TEXT SHOWN:
- Venue: Rodrigo de Freitas Lagoon
- Date: 8–12 August 2016
- Competitors: 40 from 20 nations
- Winning time: 6:30.70

Medalists
- 1st place, gold medalist(s):  / Pierre Houin Jérémie Azou / France
- 2nd place, silver medalist(s):  / Gary O'Donovan Paul O'Donovan / Ireland
- 3rd place, bronze medalist(s):  / Kristoffer Brun Are Strandli / Norway

= Rowing at the 2016 Summer Olympics – Men's lightweight double sculls =

The men's lightweight double sculls at the 2016 Summer Olympics in Rio de Janeiro were held from 8 to 12 August at the Lagoon Rodrigo de Freitas.

The medals for the competition were presented by Luis Alberto Moreno, Colombia, member of the International Olympic Committee, and the gifts were presented by Patrick Rombaut, Belgium, Member of the Executive Committee of the International Rowing Federation.

==Schedule==

| Date | Time | Round |
|---|---|---|
| Monday, 8 August 2016 | 11:50 | Heats |
| Tuesday, 9 August 2016 | 11:40 | Repechages |
| Thursday, 11 August 2016 | 11:40 | Semifinals |
| Thursday, 11 August 2016 | 13:40 | Semifinals C/D |
| Friday, 12 August 2016 | 9:20 | Final B |
| Friday, 12 August 2016 | 10:44 | Final |
| Friday, 12 August 2016 | 12:10 | Final D |
| Friday, 12 August 2016 | 12:30 | Final C |

==Results==

===Heats===
First two of each heat qualify to the semifinals, remainder goes to the repechage.

Dataset entries

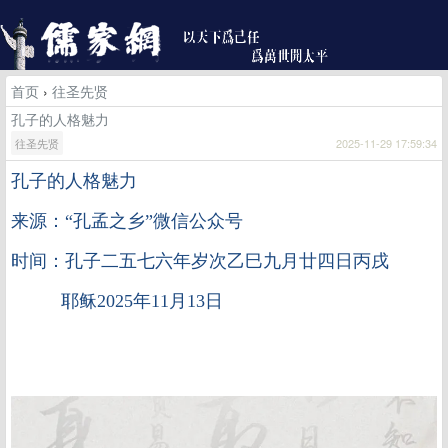
首页
›
往圣先贤
孔子的人格魅力
往圣先贤
2025-11-29 17:59:34
孔子的人格魅力
来源：“孔孟之乡”微信公众号
时间：孔子二五七六年岁次乙巳九月廿四日丙戌
耶稣2025年11月13日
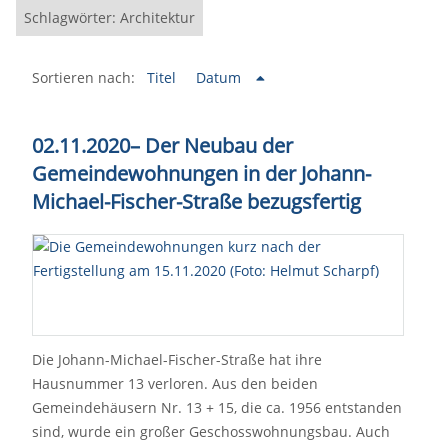
Schlagwörter: Architektur
Sortieren nach:
Titel
Datum
02.11.2020– Der Neubau der
Gemeindewohnungen in der Johann-
Michael-Fischer-Straße bezugsfertig
Die Johann-Michael-Fischer-Straße hat ihre
Hausnummer 13 verloren. Aus den beiden
Gemeindehäusern Nr. 13 + 15, die ca. 1956 entstanden
sind, wurde ein großer Geschosswohnungsbau. Auch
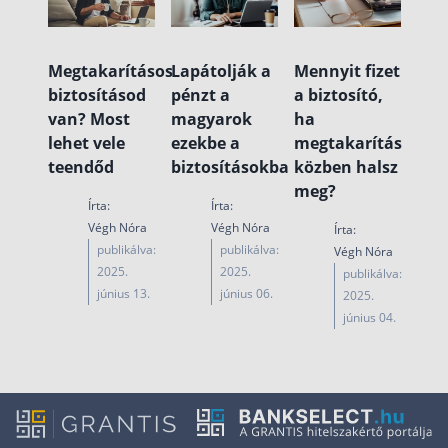
Megtakarításos
Lapátolják a
Mennyit fizet
biztosításod
pénzt a
a biztosító,
van? Most
magyarok
ha
lehet vele
ezekbe a
megtakarítás
teendőd
biztosításokba
közben halsz
meg?
Írta:
Írta:
Végh Nóra
Végh Nóra
Írta:
publikálva:
publikálva:
Végh Nóra
2025.
2025.
publikálva:
június 13.
június 06.
2025.
június 04.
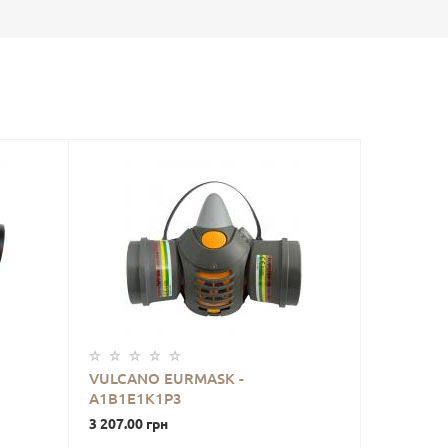
VULCANO EURMASK -
A1B1E1K1Р3
3 207.00 грн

TASKS TO COMPLETE:
A - Rewrite as a two-item list the paragraph of the rowing article beginning "The medals for the competition were presented by", keeping its main facts.
B - Please transcribe every line of the listing above word for word, leaving the pictures out of your answer.

ANSWERS TO THIS EXERCISE:
A -
- Medals presented by Luis Alberto Moreno of Colombia, member of the International Olympic Committee
- Gifts presented by Patrick Rombaut of Belgium, Member of the Executive Committee of the International Rowing Federation

B -
首页
›
往圣先贤
孔子的人格魅力
往圣先贤
2025-11-29 17:59:34
孔子的人格魅力
来源：“孔孟之乡”微信公众号
时间：孔子二五七六年岁次乙巳九月廿四日丙戌
耶稣2025年11月13日
Schlagwörter: Architektur
Sortieren nach:
Titel
Datum
02.11.2020– Der Neubau der
Gemeindewohnungen in der Johann-
Michael-Fischer-Straße bezugsfertig
Die Johann-Michael-Fischer-Straße hat ihre
Hausnummer 13 verloren. Aus den beiden
Gemeindehäusern Nr. 13 + 15, die ca. 1956 entstanden
sind, wurde ein großer Geschosswohnungsbau. Auch
Megtakarításos
Lapátolják a
Mennyit fizet
biztosításod
pénzt a
a biztosító,
van? Most
magyarok
ha
lehet vele
ezekbe a
megtakarítás
teendőd
biztosításokba
közben halsz
meg?
Írta:
Írta:
Végh Nóra
Végh Nóra
Írta:
publikálva:
publikálva:
Végh Nóra
2025.
2025.
publikálva:
június 13.
június 06.
2025.
június 04.
VULCANO EURMASK -
A1B1E1K1Р3
3 207.00 грн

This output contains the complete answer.